Pre-K Behavior Problems Might Have Genetic Link, Study Reveals
If you have a Pre-K child in your home with a behavioral problem, it could be the result of a genetic link. Parents like to blame their child’s problems on surrounding settings and new experiences, however, a new study suggests that predisposed problems should take part of the blame.
The new study was published this week in the International Journal of Behavioral Development. The study shows a strong correlation between genetically-inherited traits such as poor self-control.

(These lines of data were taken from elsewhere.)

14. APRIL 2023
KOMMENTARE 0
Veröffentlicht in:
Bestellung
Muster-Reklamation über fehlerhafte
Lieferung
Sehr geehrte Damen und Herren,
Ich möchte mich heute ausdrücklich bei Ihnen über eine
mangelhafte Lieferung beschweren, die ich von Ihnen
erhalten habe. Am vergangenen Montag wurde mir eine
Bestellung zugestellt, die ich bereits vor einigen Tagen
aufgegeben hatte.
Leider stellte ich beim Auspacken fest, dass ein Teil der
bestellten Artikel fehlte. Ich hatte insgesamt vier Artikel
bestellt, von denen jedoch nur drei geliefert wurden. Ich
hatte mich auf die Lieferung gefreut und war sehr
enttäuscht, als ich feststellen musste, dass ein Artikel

Researchers believe that such a lack of control can cause pre-kindergarten children to act out out of frustration and even boredom.
The researchers believe that very young children with behavioral problems may benefit from being placed in different settings until they adjust.
The study examined Genetic data from 233 adopted children. That material was taken from both the children and their biological parents. Researchers found that parents who reported having poor self-control and higher rates of negative emotions also had children likely to misbehave in child care or preschool. Researchers found those children to lack self-control and in turn suffer from anger issues. Despite the disposition of the children’s adoptive parents researchers still found a “modest” level of behavioral problems.
Shannon Lipscomb, lead author of the study and a family sciences professor at Oregon State University, says of the groups findings:
“We aren’t recommending that children are genetically tested, but parents and caregivers can assess a child’s needs and help them get to a setting that might be more appropriate. This study helps us to explain why some children struggle so much with large peer groups and heightened social interactions. It may not be a problem with a teacher or parent, but that they are struggling on a biological level.”
Experts tend to agree that early intervention and professional help during the early stages of behavioral problems can go a long way in fending off those problems, eve when genetics are involved.